Prefect integrations interacting with Databricks

The tasks within this collection were created by a code generator using the service's OpenAPI spec.

The service's REST API documentation can be found [here](https://docs.databricks.com/dev-tools/api/latest/index.html).

## Getting Started

### Python setup

Requires an installation of Python 3.7+.

We recommend using a Python virtual environment manager such as pipenv, conda or virtualenv.

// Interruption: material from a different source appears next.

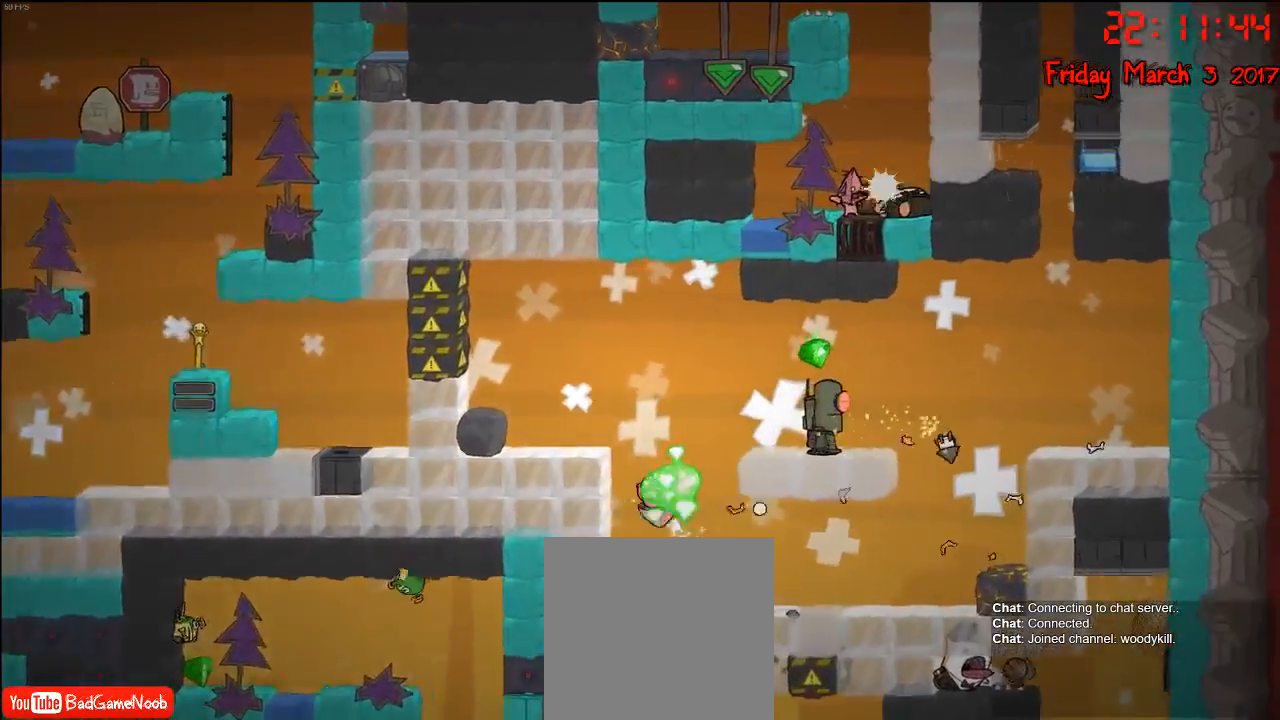
{"buttons": [], "left_stick": "right", "right_stick": "center", "events": [[33, "B", "down"], [117, "B", "up"], [183, "B", "down"], [267, "B", "up"], [367, "B", "down"], [450, "B", "up"]]}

These tasks are designed to work with Prefect 2.0. For more information about how to use Prefect, please refer to the [Prefect documentation](https://orion-docs.prefect.io/).

### Installation

Install `prefect-databricks` with `pip`:

```bash
pip install prefect-databricks
```

Then, register to [view the block](https://orion-docs.prefect.io/ui/blocks/) on Prefect Cloud:

```bash
prefect block register -m prefect_databricks.credentials
```

Note, to use the `load` method on Blocks, you must already have a block document [saved through code](https://orion-docs.prefect.io/concepts/blocks/#saving-blocks) or [saved through the UI](https://orion-docs.prefect.io/ui/blocks/).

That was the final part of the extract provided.